*AIM OF THE EXERCISE*.
Turn the records, from the line containing "How many slices are in this pie chart?" through the line containing "Which series has", into a numbered list, skipping blank lines and leaving out the pictures.

*DATA SECTION*.
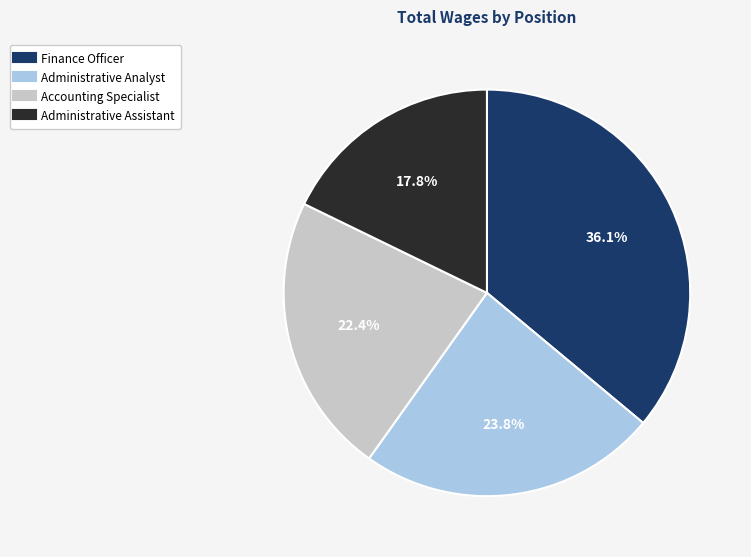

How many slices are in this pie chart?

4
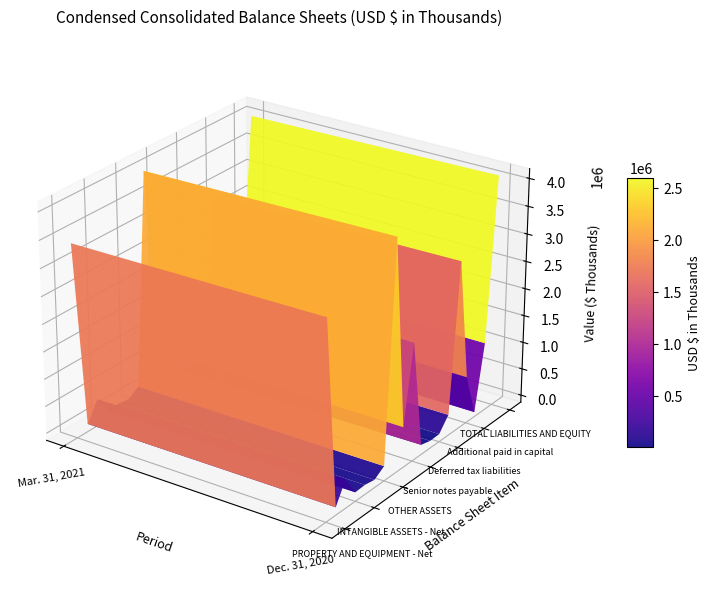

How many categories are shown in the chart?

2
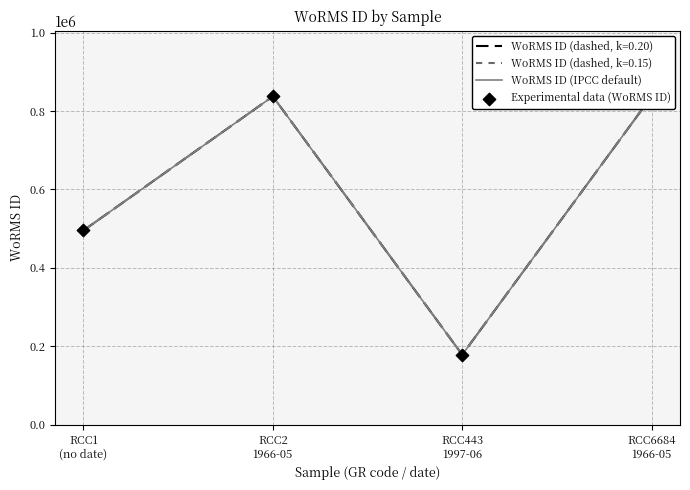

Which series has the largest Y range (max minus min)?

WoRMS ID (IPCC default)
---
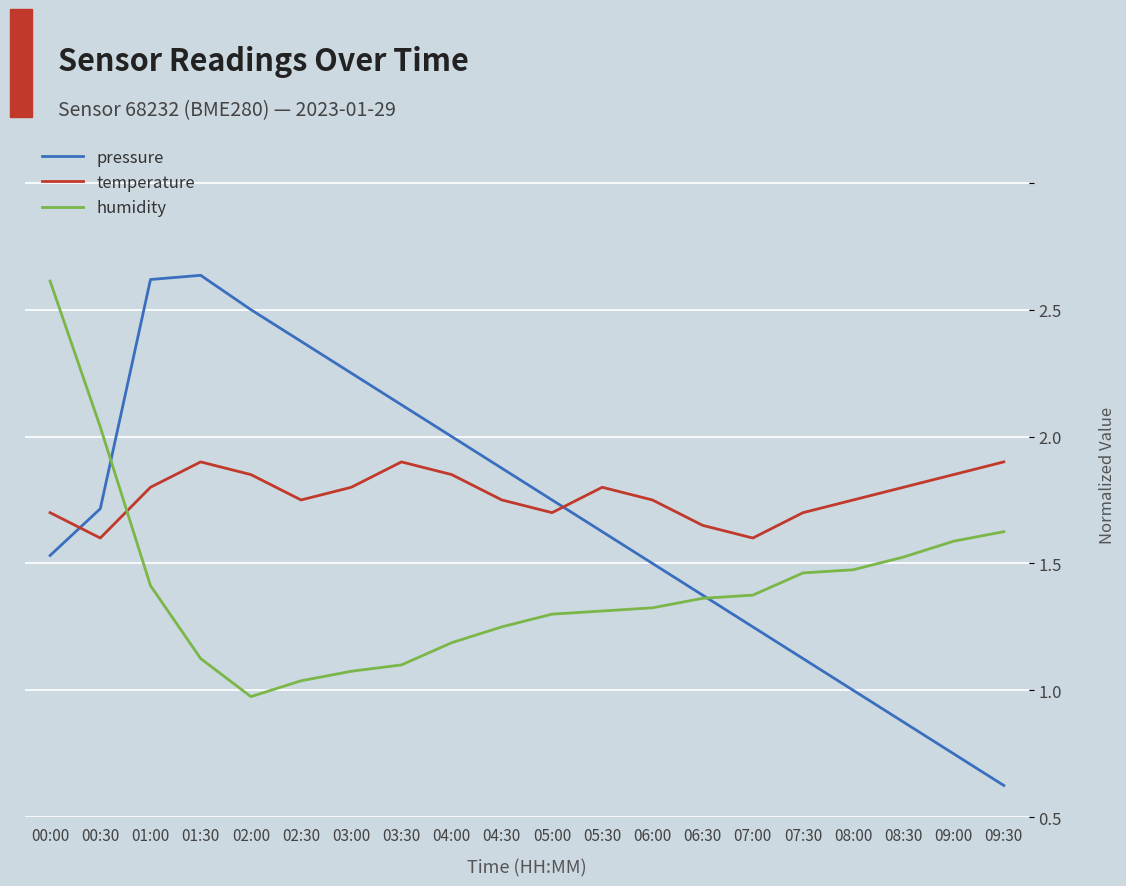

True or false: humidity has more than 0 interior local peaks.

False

*EXERCISE RESPONSE*.
1. How many slices are in this pie chart?
2. 4
3. How many categories are shown in the chart?
4. 2
5. Which series has the largest Y range (max minus min)?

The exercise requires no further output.